Pangkalpinang, LPM UBB – Badan Eksekutif Mahasiswa Universitas Bangka Belitung mengadakan Panggung Ekspresi yang bertajuk “Petani Mati di tengah BBM Melambung Tinggi” pada Selasa (27/9) lalu. Panggung Ekspresi dihelat untuk memperingati Hari Tani Nasional pada 24 September, serta ulang tahun UU Agraria. Tema agraria dan kondisi BBM terkini diambil karena penting dan relevan sebagai bahan kritik dan diskusi bagi publik.
“Kegiatan ini dilaksanakan untuk memperingati hari Tani Indonesia dan kami juga mengaitkannya dengan kenaikan harga BBM. Sebab, relevan dengan masalah pemenuhan kesejahteraan dan masih menjadi hangat sebagai dibicarakan masyarakat,” ungkap Herbert Frifdolin Silaban, koordinator acara.

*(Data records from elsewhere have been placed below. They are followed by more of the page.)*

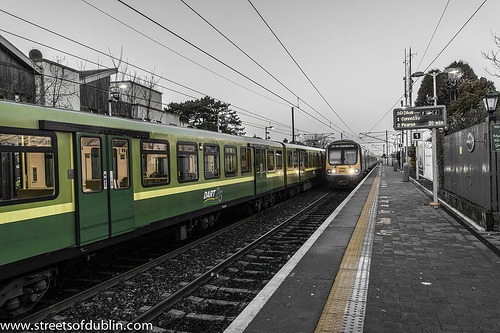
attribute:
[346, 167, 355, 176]
headlight — turned on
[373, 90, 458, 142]
train sign — black , yellow 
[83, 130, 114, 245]
door — dark green, black, train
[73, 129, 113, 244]
train door — dark green, black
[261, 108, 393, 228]
train — yellow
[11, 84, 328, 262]
train — long, dark green, light green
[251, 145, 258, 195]
train door — dark , green , black 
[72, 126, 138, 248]
doors — double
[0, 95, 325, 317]
train — green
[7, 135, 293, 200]
lights — on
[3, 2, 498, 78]
electric lines — above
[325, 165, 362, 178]
light — on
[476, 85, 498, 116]
streetlight — off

Diskusi publik ini dihadiri oleh mahasiswa dari berbagai fakultas, mulai dari FT, FISIP, FPPB, dan FE. Mahasiswa dari kampus-kampus lain menghadiri Panggung Ekspresi. Tidak hanya itu, bahkan beberapa masyarakat juga tampak turut meramaikan Kegiatan yang diadakan di Taman Sari Pangkalpinang tersebut.

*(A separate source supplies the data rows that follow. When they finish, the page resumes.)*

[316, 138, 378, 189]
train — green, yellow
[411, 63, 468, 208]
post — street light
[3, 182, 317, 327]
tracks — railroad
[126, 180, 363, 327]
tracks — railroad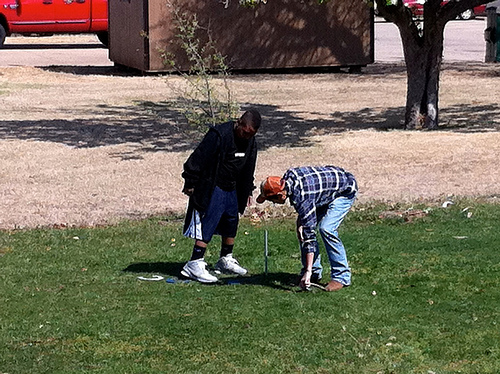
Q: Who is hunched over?
A: A man in a hat.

“Lihat! Jejak-jejak sedih buruh tani, yang terpacak di tanah subur ini! Bekerja, berumah di gubuk-gubuk tanpa jendela. Katanya, tanahku kaya. Nyatanya hidup mereka sendiri sengsara,” seru Iin, mahasiswi Universitas Terbuka, saat mengisi penampilan pertama dengan membacakan puisi karyanya, “Democrazy”.
Sesi sore Panggung Ekspresi diisi dengan lapak baca dan diskusi pada pukul 16.00 WIB oleh LPM UBB. Salah satu peserta diskusi menuturkan pengalamannya live in di salah satu desa di Bangka Belitung yang dirusak hutan lindungnya.
Lantas, cerita darinya ditanggapi para peserta lain dengan membahas contoh kasus di daerah lain, pentingnya pendidikan akar rumput dan advokasi, serta pentingnya pemahaman struktural bahwa di pedesaan juga ada ketimpangan kuasa yang menindas petani dan menjadi biang konflik agraria.
Lapak baca dan diskusi ditutup menjelang maghrib. Setelah sesi ishoma, rangkaian kegiatan dilanjutkan sekitar 19.20 WIB.
Sesi malam Panggung Ekspresi disemarakkan oleh beragam penampilan kesenian yang melantangkan tema-tema buruh, tani, dan demokrasi. Silih berganti panggung diwarnai pembacaan puisi, penyapaian orasi, pertunjukan teatrikal, dan penampilan musik akustik. Di samping panggung utama, ada live art pembuatan lukisan yang lantas hasilnya dipresentasikan dengan mendiskusikan masalah agraria di Indonesia.
“Sederhananya, petanilah yang banyak menyokong kehidupan kita,” ujar Heri Alamsyah saat memaparkan hasil lukisan live art. “Namun, banyak terjadi perampasan lahan terjadi di Indonesia atas nama pembangunan. Ketika petani mempertahankan lahannya, malah mengalami kekerasan.”